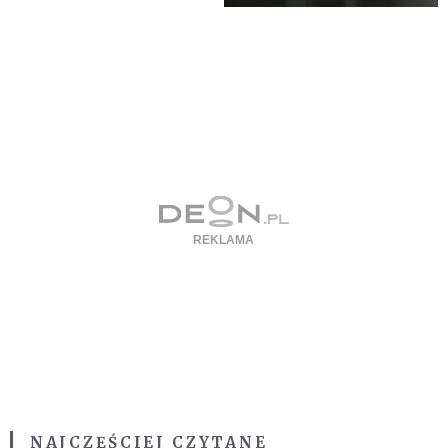
NAJCZĘŚCIEJ CZYTANE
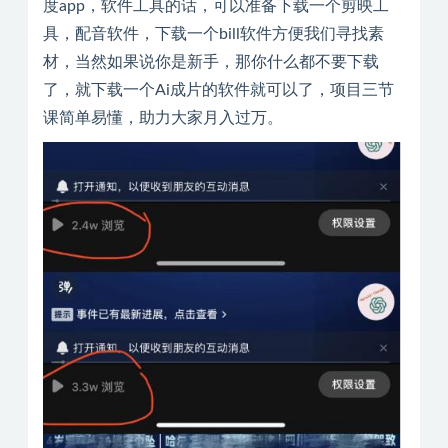
度app，软件工具的话，可以准备下载一个剪映工
具，配音软件，下载一个bill软件方便我们寻找素
材，当然如果说你是新手，那你什么都不要下载
了，就下载一个Ai成片的软件就可以了，项目三节
课简单易懂，助力大家月入过万。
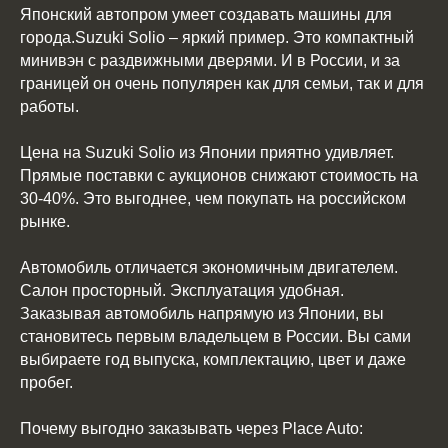
Японский автопром умеет создавать машины для
города.Suzuki Solio – яркий пример. Это компактный
минивэн с раздвижными дверями. И в России, и за
границей он очень популярен как для семьи, так и для
работы.
Цена на Suzuki Solio из Японии приятно удивляет.
Прямые поставки с аукционов снижают стоимость на
30-40%. Это выгоднее, чем покупать на российском
рынке.
Автомобиль отличается экономичным двигателем.
Салон просторный. Эксплуатация удобная.
Заказывая автомобиль напрямую из Японии, вы
становитесь первым владельцем в России. Вы сами
выбираете год выпуска, комплектацию, цвет и даже
пробег.
Почему выгодно заказывать через Place Auto:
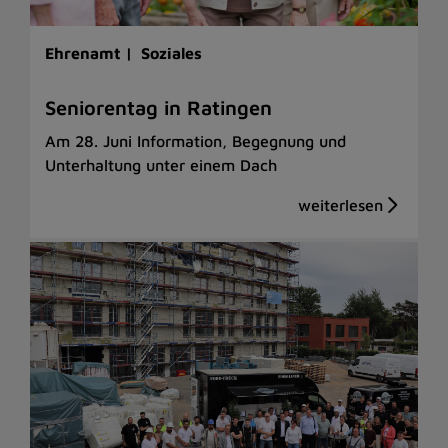
Ehrenamt |
Soziales
Seniorentag in Ratingen
Am 28. Juni Information, Begegnung und
Unterhaltung unter einem Dach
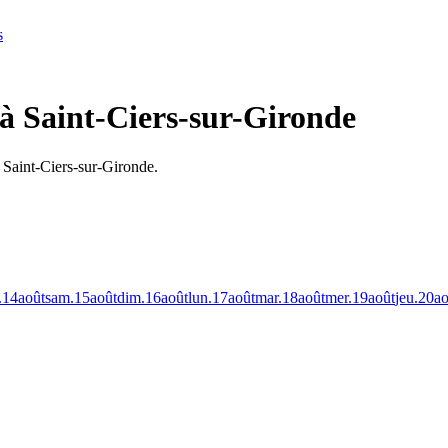
s
 à Saint-Ciers-sur-Gironde
 Saint-Ciers-sur-Gironde.
.
14
août
sam.
15
août
dim.
16
août
lun.
17
août
mar.
18
août
mer.
19
août
jeu.
20
ao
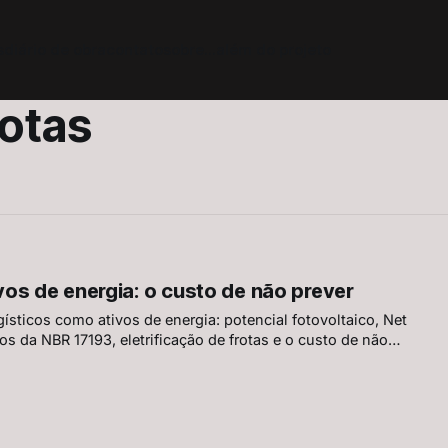
s
diário de obra
contato
sobre
...além do projeto
rotas
os de energia: o custo de não prever
ísticos como ativos de energia: potencial fotovoltaico, Net
s da NBR 17193, eletrificação de frotas e o custo de não
rgética desde o projeto.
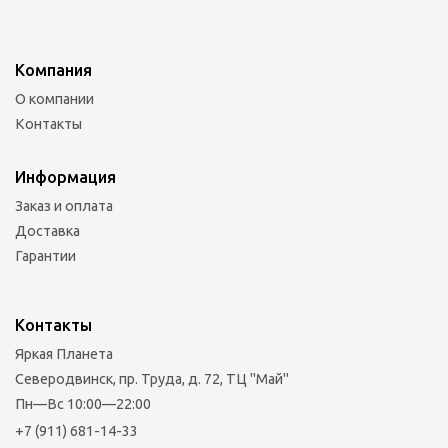
Компания
О компании
Контакты
Информация
Заказ и оплата
Доставка
Гарантии
Контакты
Яркая Планета
Северодвинск, пр. Труда, д. 72, ТЦ "Май"
Пн—Вс 10:00—22:00
+7 (911) 681-14-33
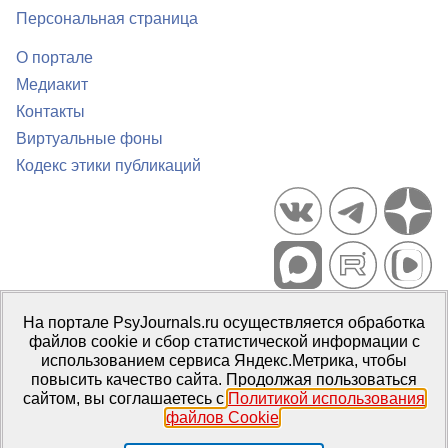
Персональная страница
О портале
Медиакит
Контакты
Виртуальные фоны
Кодекс этики публикаций
Портал психологических изданий PsyJournals.ru, 2007–2026
На портале PsyJournals.ru осуществляется обработка
Правила использования материалов
файлов cookie и сбор статистической информации с
Свидетельство регистрации СМИ
Эл № ФС77-66447 от 14 июля
использованием сервиса Яндекс.Метрика, чтобы
2016 г.
повысить качество сайта. Продолжая пользоваться
сайтом, вы соглашаетесь с
Политикой использования
Издатель:
ФГБОУ ВО МГППУ
файлов Cookie
.
Репозиторий открытого доступа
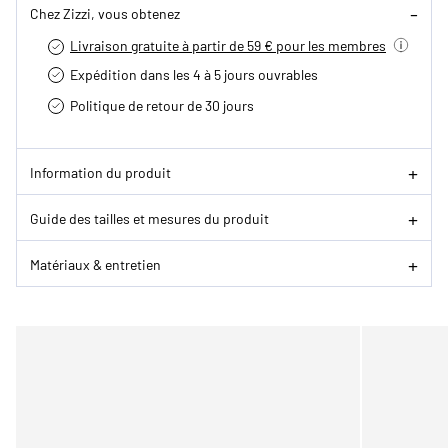
Chez Zizzi, vous obtenez
Livraison gratuite à partir de 59 € pour les membres
Expédition dans les 4 à 5 jours ouvrables
Politique de retour de 30 jours
Information du produit
Guide des tailles et mesures du produit
Matériaux & entretien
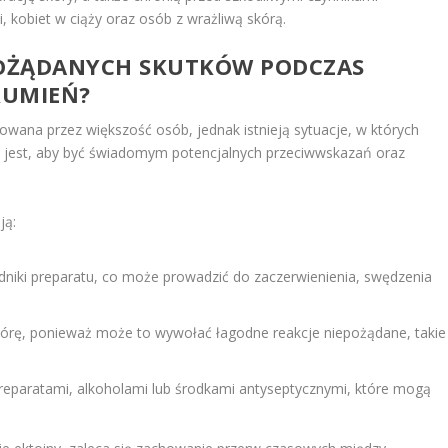
, kobiet w ciąży oraz osób z wrażliwą skórą.
EPOŻĄDANYCH SKUTKÓW PODCZAS
RUMIEŃ?
rowana przez większość osób, jednak istnieją sytuacje, w których
jest, aby być świadomym potencjalnych przeciwwskazań oraz
ją:
adniki preparatu, co może prowadzić do zaczerwienienia, swędzenia
kórę, ponieważ może to wywołać łagodne reakcje niepożądane, takie
i preparatami, alkoholami lub środkami antyseptycznymi, które mogą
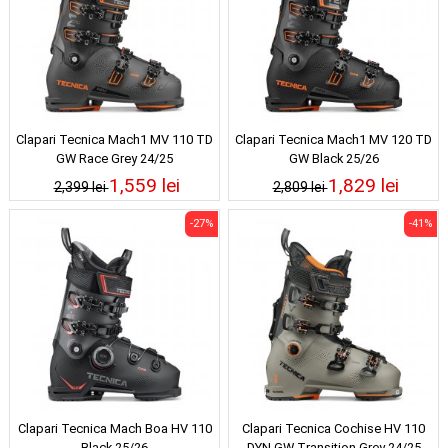
Clapari Tecnica Mach1 MV 110 TD
Clapari Tecnica Mach1 MV 120 TD
GW Race Grey 24/25
GW Black 25/26
1,559 lei
1,829 lei
2,399 lei
2,809 lei
-27%
-41%
Clapari Tecnica Mach Boa HV 110
Clapari Tecnica Cochise HV 110
Black 25/26
DYN GW Transition Grey 24/25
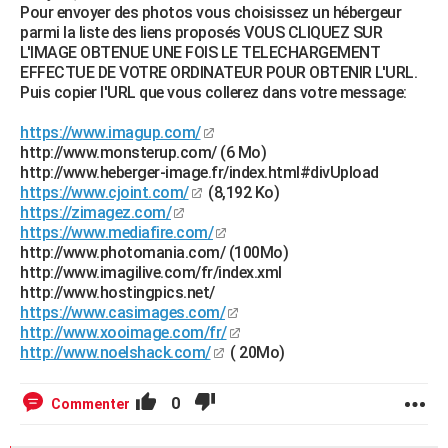
Pour envoyer des photos vous choisissez un hébergeur
parmi la liste des liens proposés VOUS CLIQUEZ SUR
L'IMAGE OBTENUE UNE FOIS LE TELECHARGEMENT
EFFECTUE DE VOTRE ORDINATEUR POUR OBTENIR L'URL.
Puis copier l'URL que vous collerez dans votre message:
https://www.imagup.com/
http://www.monsterup.com/ (6 Mo)
http://www.heberger-image.fr/index.html#divUpload
https://www.cjoint.com/
(8,192 Ko)
https://zimagez.com/
https://www.mediafire.com/
http://www.photomania.com/ (100Mo)
http://www.imagilive.com/fr/index.xml
http://www.hostingpics.net/
https://www.casimages.com/
http://www.xooimage.com/fr/
http://www.noelshack.com/
( 20Mo)
0
Commenter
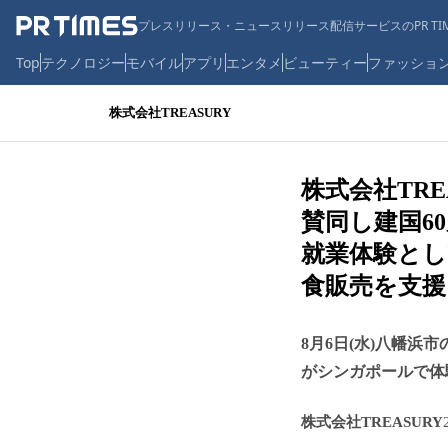
プレスリリース・ニュースリリース配信サービスのPR TIM
Top
テクノロジー
モバイル
アプリ
エンタメ
ビューティー
ファッショ
株式会社TREASURY
株式会社TR
賛同し建国6
就業体験と
食販売を支援
8月6日(水)八幡浜市の中
がシンガポールで体
株式会社TREASURY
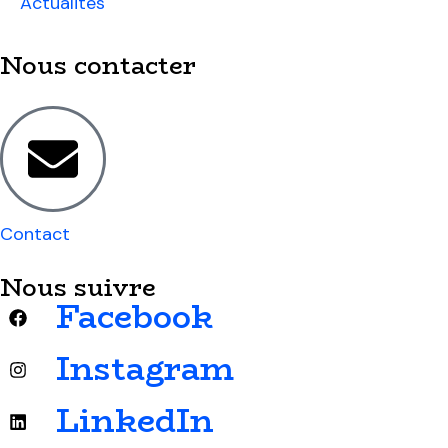
Actualités
Nous contacter
Contact
Nous suivre
Facebook
Instagram
LinkedIn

::::::::

◆ WHAT YOU WILL DO: Lay out the records as a Markdown table with the columns Row and Page text. Begin at the line that contains "Clapari Tecnica Mach1 MV 110 TD" and stop after the last line of the records, giving each line a row number, skipping blank lines and leaving the pictures out.

◆ WRITTEN SOLUTION:
| Row | Page text |
|---|---|
| 1 | Clapari Tecnica Mach1 MV 110 TD |
| 2 | Clapari Tecnica Mach1 MV 120 TD |
| 3 | GW Race Grey 24/25 |
| 4 | GW Black 25/26 |
| 5 | 1,559 lei |
| 6 | 1,829 lei |
| 7 | 2,399 lei |
| 8 | 2,809 lei |
| 9 | -27% |
| 10 | -41% |
| 11 | Clapari Tecnica Mach Boa HV 110 |
| 12 | Clapari Tecnica Cochise HV 110 |
| 13 | Black 25/26 |
| 14 | DYN GW Transition Grey 24/25 |
| 15 | Pour envoyer des photos vous choisissez un hébergeur |
| 16 | parmi la liste des liens proposés VOUS CLIQUEZ SUR |
| 17 | L'IMAGE OBTENUE UNE FOIS LE TELECHARGEMENT |
| 18 | EFFECTUE DE VOTRE ORDINATEUR POUR OBTENIR L'URL. |
| 19 | Puis copier l'URL que vous collerez dans votre message: |
| 20 | https://www.imagup.com/ |
| 21 | http://www.monsterup.com/ (6 Mo) |
| 22 | http://www.heberger-image.fr/index.html#divUpload |
| 23 | https://www.cjoint.com/ |
| 24 | (8,192 Ko) |
| 25 | https://zimagez.com/ |
| 26 | https://www.mediafire.com/ |
| 27 | http://www.photomania.com/ (100Mo) |
| 28 | http://www.imagilive.com/fr/index.xml |
| 29 | http://www.hostingpics.net/ |
| 30 | https://www.casimages.com/ |
| 31 | http://www.xooimage.com/fr/ |
| 32 | http://www.noelshack.com/ |
| 33 | ( 20Mo) |
| 34 | 0 |
| 35 | Commenter |
| 36 | プレスリリース・ニュースリリース配信サービスのPR TIM |
| 37 | Top |
| 38 | テクノロジー |
| 39 | モバイル |
| 40 | アプリ |
| 41 | エンタメ |
| 42 | ビューティー |
| 43 | ファッショ |
| 44 | 株式会社TREASURY |
| 45 | 株式会社TR |
| 46 | 賛同し建国6 |
| 47 | 就業体験と |
| 48 | 食販売を支援 |
| 49 | 8月6日(水)八幡浜市の中 |
| 50 | がシンガポールで体 |
| 51 | 株式会社TREASURY |
| 52 | Actualités |
| 53 | Nous contacter |
| 54 | Contact |
| 55 | Nous suivre |
| 56 | Facebook |
| 57 | Instagram |
| 58 | LinkedIn |